■ Document passage:
###
Co-developed and co-marketed with Bayer, sorafenib—sold under the trade name Nexavar—is a drug approved in the United States for the treatment of advanced renal cell carcinoma (kidney cancer) in 2005, and for the treatment of inoperable hepatocellular carcinoma, the most common form of liver cancer, in 2007. Sorafenib has also been evaluated in other types of cancer, including thyroid (as a treatment of last resort) and breast (in comparison to capecitabine).

In July 2014, the company announced the phase III failure of a Sorafenib-Capecitabine combination trial. The drug combination failed to increase progression free survival of patients with advanced breast cancer.

=== Kyprolis ===

Carfilzomib, marketed under the trade name Kyprolis, was approved on June 20, 2012, by the FDA for use in patients with multiple myeloma who have received at least two prior therapies, including treatment with bortezomib and an immunotherapy, and have demonstrated disease progression on or within 60 days of completion of the most recent therapy. Carfilzomib is also being evaluated in other stages of multiple myeloma. The most commonly reported adverse reactions (incidence ≥ 30%) are fatigue, anemia, nausea, thrombocytopenia, shortness of breath, diarrhea and fever.

=== Stivarga ===

Regorafenib (marketed under the trade name Stivarga) is currently being studied as a potential treatment option in multiple tumor types. On September 27, 2012, the FDA approved regorafenib for the treatment of patients with metastatic colorectal cancer who have been previously treated with fluoropyrimidine-, oxaliplatin- and irinotecan-based chemotherapy, an anti-VEGF therapy, and, if KRAS wild-type, an anti-EGFR therapy. On February 25, 2013, the FDA approved regorafenib in a second indication to treat patients with locally advanced, unresectable or metastatic gastrointestinal stromal tumor (GIST) who have been previously treated with imatinib mesylate and sunitinib malate. Regorafenib is a compound developed by Bayer. The most common adverse reactions (≥ 20%) are asthenia/fatigue, hand-foot skin reaction (HFSR), diarrhea, decreased appetite/food intake, hypertension, mucositis, dysphonia and infection, pain (not otherwise specified), weight loss, abdominal pain, rash, fever and nausea. In 2011, Bayer entered into an agreement with Onyx under which Onyx will receive a 20 percent royalty on any future global net sales of regorafenib in oncology. Bayer and Onyx jointly promote Stivarga in the United States.
###
■ Stored data:
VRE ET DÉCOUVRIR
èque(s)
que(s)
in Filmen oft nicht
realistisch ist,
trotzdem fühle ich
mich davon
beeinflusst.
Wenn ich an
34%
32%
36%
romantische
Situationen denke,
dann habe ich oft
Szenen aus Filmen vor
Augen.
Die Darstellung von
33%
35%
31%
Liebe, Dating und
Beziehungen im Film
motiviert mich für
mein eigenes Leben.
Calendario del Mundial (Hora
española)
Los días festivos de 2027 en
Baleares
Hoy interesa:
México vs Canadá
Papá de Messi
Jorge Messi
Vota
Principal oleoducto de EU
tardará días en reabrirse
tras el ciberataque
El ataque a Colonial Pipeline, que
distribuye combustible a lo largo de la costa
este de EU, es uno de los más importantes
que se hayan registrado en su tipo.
###
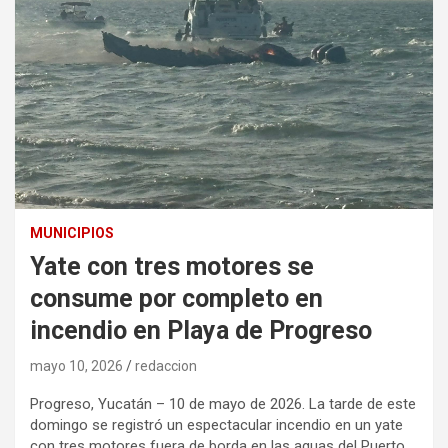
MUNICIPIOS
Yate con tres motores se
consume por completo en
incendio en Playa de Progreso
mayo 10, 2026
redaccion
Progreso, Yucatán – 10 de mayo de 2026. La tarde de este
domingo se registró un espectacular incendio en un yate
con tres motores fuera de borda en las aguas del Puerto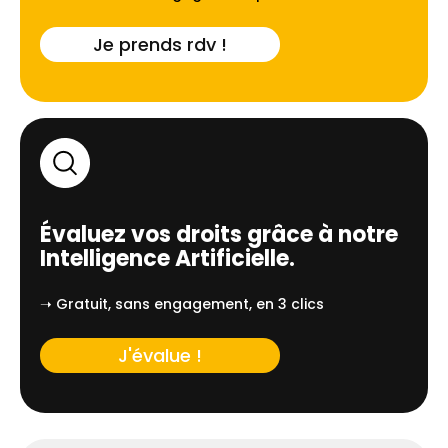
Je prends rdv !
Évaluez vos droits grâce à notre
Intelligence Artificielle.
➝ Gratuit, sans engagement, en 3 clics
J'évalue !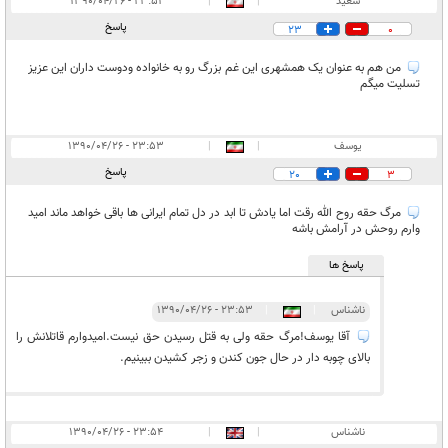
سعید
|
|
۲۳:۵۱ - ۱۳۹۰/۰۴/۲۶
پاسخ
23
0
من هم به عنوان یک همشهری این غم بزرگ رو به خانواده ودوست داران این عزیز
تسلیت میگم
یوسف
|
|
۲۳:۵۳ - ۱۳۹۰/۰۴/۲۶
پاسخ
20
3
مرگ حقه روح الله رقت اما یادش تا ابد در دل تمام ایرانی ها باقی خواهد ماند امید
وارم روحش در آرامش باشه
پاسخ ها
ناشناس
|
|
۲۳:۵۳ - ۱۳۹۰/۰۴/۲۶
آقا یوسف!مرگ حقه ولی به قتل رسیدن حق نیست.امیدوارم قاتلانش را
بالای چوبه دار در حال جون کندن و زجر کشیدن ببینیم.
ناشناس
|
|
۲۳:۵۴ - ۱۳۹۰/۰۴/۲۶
###
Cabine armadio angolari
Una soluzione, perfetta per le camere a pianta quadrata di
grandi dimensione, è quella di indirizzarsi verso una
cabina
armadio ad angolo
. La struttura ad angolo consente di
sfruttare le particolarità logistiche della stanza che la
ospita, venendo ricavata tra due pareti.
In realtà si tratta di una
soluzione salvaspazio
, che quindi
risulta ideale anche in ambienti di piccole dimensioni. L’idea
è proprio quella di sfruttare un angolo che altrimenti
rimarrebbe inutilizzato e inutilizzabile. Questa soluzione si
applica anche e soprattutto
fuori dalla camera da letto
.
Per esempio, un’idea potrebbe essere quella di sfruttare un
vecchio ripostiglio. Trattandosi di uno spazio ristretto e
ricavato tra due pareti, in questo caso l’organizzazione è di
###
■ What is required: From the cancer drug text above, write out the part from "Co-developed and co-marketed" up to and including "advanced breast cancer.", word for word.

■ Exercise answer:
Co-developed and co-marketed with Bayer, sorafenib—sold under the trade name Nexavar—is a drug approved in the United States for the treatment of advanced renal cell carcinoma (kidney cancer) in 2005, and for the treatment of inoperable hepatocellular carcinoma, the most common form of liver cancer, in 2007. Sorafenib has also been evaluated in other types of cancer, including thyroid (as a treatment of last resort) and breast (in comparison to capecitabine).

In July 2014, the company announced the phase III failure of a Sorafenib-Capecitabine combination trial. The drug combination failed to increase progression free survival of patients with advanced breast cancer.